Although Williamson had stressed that his plan was not official party policy, and it was up to individual town halls to adopt, HuffPost understands that there was unease among shadow ministers at the bad publicity surrounding the idea.
With crucial local elections due in May, Labour councillors across the country had complained to their HQ that the party risked having its main message on Tory council tax rises derailed by the shadow minister’s intervention.
On Wednesday, the Conservatives began their campaign, tweeting out Williamson’s words in poster format.
In his interview, Williamson told HuffPost that his plans would require popular support in local referendums, but said the argument was winnable as it was about local budgets “for the many, not the few”.
But none of the party’s councils has yet backed the idea, amid fears that it would prove too radical and unpopular with voters.
Councils across the country are this month setting their tax rates and budgets for the coming year, with many including Tory boroughs set to use new freedoms to increase bills by up to 5.99% to meet social care costs.
Communities Secretary Sajid Javid is set to confirm plans which councils say offer inadequate funding, with many warning council tax bills will have to go up by up to £200 a year, the highest rise in 14 years.
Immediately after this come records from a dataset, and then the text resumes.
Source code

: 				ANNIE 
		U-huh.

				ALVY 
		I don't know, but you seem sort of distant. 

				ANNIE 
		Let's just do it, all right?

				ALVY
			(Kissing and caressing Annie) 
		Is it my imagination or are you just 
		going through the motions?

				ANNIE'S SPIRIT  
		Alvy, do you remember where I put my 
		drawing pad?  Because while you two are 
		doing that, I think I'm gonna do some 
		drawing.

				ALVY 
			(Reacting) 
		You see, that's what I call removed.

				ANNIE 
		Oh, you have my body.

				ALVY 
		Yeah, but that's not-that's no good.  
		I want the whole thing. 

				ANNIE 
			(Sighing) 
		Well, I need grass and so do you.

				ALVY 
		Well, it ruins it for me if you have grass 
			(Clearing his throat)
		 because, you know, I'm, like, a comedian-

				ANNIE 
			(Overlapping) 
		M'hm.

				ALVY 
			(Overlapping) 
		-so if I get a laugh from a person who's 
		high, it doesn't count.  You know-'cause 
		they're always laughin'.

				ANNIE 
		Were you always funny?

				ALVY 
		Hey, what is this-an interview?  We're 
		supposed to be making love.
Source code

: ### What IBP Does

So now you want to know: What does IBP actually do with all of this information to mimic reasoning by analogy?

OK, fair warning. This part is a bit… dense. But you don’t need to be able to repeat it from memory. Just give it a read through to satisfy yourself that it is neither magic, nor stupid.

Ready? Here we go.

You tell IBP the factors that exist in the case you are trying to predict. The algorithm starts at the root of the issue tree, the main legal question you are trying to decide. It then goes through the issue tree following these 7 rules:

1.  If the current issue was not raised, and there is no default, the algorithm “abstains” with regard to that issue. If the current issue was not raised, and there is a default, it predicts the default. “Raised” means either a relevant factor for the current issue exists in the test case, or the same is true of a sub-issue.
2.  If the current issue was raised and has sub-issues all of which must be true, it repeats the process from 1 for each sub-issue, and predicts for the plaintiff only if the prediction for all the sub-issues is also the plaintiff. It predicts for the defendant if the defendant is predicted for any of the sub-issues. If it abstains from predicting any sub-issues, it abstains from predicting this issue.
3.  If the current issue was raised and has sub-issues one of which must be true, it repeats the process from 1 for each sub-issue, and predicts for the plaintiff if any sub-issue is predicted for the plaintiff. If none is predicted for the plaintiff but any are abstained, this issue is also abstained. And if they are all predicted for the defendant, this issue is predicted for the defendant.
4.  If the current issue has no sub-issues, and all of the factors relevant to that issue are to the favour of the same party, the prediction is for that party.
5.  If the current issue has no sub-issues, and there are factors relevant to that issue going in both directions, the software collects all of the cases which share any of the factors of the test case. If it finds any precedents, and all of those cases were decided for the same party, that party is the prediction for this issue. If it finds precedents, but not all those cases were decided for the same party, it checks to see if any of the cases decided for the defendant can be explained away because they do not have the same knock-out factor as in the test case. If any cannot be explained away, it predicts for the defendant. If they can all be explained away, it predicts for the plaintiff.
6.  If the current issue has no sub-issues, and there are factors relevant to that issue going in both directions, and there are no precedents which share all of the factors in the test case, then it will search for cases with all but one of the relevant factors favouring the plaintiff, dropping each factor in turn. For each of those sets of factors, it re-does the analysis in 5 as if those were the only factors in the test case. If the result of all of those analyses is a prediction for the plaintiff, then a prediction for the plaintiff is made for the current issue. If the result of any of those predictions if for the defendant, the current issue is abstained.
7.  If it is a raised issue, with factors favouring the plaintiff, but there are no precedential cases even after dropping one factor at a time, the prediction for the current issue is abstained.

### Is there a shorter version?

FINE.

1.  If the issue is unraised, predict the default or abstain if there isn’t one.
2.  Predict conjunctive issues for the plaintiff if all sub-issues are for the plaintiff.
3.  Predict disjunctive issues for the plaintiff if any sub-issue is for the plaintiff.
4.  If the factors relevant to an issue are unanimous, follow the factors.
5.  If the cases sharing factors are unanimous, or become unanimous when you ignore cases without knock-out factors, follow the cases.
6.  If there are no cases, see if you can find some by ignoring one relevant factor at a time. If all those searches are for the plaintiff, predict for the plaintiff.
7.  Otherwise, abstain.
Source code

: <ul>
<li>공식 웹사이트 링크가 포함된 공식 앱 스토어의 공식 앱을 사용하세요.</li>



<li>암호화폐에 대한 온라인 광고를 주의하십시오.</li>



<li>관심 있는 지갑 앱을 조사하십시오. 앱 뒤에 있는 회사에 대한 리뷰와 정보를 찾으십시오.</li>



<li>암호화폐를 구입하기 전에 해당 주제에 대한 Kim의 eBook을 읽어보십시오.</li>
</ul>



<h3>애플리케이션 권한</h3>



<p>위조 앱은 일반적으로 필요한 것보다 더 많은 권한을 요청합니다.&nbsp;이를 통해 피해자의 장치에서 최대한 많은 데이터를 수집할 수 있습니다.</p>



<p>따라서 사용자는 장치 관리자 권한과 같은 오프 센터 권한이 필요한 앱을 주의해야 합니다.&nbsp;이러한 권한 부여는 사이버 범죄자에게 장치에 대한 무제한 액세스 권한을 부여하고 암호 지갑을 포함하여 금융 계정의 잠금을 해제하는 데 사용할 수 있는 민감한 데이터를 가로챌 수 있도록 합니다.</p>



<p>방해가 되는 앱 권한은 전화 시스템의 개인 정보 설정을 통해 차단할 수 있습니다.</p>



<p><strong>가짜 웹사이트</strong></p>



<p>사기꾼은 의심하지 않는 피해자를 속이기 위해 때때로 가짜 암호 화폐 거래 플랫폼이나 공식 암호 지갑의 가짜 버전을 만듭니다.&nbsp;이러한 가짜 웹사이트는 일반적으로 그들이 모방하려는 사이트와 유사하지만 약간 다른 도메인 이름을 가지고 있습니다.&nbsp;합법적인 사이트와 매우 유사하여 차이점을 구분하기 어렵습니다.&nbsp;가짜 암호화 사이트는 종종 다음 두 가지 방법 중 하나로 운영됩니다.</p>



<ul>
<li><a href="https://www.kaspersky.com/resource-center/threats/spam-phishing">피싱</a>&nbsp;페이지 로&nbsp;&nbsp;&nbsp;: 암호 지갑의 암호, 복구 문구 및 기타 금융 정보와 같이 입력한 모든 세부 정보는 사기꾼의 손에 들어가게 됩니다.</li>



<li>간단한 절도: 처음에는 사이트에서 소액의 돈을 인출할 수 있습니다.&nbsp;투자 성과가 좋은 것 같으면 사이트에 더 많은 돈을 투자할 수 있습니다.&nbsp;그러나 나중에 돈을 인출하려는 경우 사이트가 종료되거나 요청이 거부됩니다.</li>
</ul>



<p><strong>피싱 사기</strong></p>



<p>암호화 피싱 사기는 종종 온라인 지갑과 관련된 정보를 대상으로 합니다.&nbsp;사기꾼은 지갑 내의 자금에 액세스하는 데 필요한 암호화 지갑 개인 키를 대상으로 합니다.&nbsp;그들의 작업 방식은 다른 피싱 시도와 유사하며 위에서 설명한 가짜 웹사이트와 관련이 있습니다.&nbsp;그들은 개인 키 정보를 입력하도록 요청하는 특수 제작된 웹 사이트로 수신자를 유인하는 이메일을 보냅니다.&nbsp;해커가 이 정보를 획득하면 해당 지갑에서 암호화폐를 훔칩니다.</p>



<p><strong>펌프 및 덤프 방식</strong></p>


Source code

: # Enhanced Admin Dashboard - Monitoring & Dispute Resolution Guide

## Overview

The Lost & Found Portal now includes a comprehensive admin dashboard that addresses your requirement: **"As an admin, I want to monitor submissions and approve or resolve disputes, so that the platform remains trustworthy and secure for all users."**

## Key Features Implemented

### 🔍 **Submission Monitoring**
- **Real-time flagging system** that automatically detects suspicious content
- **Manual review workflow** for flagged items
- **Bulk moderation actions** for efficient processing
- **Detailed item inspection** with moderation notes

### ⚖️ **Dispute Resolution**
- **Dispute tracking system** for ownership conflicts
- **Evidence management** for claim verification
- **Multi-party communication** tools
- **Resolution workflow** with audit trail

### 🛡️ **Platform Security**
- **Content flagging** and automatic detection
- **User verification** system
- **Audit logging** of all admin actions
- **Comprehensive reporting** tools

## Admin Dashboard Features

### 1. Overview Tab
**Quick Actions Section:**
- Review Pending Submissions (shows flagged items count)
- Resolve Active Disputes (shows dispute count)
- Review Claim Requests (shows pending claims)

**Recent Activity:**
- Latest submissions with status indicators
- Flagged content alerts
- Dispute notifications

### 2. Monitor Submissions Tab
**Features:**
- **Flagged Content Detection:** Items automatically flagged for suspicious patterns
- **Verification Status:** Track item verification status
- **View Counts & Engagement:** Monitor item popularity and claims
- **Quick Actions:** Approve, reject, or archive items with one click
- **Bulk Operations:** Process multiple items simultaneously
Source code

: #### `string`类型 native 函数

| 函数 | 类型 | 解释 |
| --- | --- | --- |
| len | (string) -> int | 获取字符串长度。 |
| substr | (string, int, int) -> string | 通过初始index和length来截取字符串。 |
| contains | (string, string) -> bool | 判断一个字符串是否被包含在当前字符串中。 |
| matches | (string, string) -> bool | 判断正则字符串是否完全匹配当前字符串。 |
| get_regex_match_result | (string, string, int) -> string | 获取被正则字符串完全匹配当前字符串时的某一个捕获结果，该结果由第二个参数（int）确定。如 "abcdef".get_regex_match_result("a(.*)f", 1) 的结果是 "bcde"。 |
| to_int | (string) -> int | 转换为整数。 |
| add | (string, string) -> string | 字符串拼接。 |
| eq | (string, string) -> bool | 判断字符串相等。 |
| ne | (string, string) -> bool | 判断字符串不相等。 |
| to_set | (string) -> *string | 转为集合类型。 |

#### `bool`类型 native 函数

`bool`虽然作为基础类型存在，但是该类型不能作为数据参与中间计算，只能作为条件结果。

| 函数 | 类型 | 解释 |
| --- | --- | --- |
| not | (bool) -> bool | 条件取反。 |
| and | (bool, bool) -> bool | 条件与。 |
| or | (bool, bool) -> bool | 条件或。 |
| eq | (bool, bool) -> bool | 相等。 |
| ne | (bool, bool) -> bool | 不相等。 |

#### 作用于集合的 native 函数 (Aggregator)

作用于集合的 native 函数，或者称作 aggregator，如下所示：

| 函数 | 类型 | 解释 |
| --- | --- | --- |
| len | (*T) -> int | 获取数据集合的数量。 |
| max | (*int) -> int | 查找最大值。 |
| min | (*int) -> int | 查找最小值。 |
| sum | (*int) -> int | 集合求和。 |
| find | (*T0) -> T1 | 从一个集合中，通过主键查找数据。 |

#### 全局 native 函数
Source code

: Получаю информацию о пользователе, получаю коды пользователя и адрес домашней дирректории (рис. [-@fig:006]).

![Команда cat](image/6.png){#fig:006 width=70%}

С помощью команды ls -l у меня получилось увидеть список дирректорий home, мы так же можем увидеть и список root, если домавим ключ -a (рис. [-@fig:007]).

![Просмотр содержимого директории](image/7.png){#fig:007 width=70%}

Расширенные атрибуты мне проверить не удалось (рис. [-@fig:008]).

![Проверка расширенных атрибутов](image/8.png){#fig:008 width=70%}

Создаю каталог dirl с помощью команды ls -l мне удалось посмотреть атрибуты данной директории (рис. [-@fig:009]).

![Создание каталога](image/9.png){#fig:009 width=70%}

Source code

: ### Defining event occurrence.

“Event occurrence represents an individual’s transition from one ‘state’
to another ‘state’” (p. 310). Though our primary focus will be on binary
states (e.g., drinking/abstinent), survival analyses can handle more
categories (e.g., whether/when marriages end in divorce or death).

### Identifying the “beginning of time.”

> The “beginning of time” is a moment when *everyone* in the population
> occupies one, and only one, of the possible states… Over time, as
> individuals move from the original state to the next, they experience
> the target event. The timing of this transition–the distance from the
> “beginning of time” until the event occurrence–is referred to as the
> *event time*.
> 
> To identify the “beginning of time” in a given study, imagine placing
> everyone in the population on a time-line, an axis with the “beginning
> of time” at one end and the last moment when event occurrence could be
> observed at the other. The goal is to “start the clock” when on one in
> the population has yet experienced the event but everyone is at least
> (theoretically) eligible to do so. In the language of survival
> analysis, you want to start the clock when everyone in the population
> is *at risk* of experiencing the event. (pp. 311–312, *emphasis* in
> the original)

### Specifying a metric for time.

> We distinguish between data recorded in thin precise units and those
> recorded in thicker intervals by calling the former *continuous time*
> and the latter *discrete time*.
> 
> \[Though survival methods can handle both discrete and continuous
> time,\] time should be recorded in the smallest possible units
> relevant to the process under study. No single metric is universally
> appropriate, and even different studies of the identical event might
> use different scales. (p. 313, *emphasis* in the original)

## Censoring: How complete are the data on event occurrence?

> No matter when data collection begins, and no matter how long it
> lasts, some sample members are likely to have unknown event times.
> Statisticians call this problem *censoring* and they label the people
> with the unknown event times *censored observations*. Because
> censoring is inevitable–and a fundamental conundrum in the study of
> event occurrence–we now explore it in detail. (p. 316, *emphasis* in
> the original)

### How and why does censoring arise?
Williamson had told HuffPost: “Unless the Government has a change of heart, this could be the only a way of arresting the cuts and generating some income to start to grow local services. Obviously it would be up to the local area.
“There is a lot of support for it. Regrettably no local authority has taken the plunge and implemented it yet. I can understand the anxiety because it would no doubt attract a lot of adverse publicity.
“You can imagine the Daily Mail and Daily Express would go to town on a proposition like this.
“It’s not a panacea, it’s a response to a terrible situation. I think it’s an argument that could be won.”
But Shadow Communities Secretary Andrew Gwynne said on Thursday: “This proposal is not our policy and it won’t be. Unlike this proposal, we recognise that each council area has a different ability to raise income locally and so we will look at that as part of a fair redistribution mechanism, linking social need, health inequality, urban deprivation and rural sparsity.
“As set out in our election manifesto, Labour will also take a different approach to this Tory Government by acting in the interests of the many not the few. Labour has guaranteed no income tax rises for 95% of people.
“During the general election we said that we would initiate a review into local government, examine finance, devolution and leadership - and this will be a major focus for my team and the Labour Party this year.”
In a new article on Friday on LabourList, Williamson said: “Perhaps instead of cowering it’s time to radicalise our local areas and fight back against inequality.”
He added: “Although my idea for a progressive council tax referendum wasn’t the cause of my departure, it was one idea I wanted to champion from the back benches.”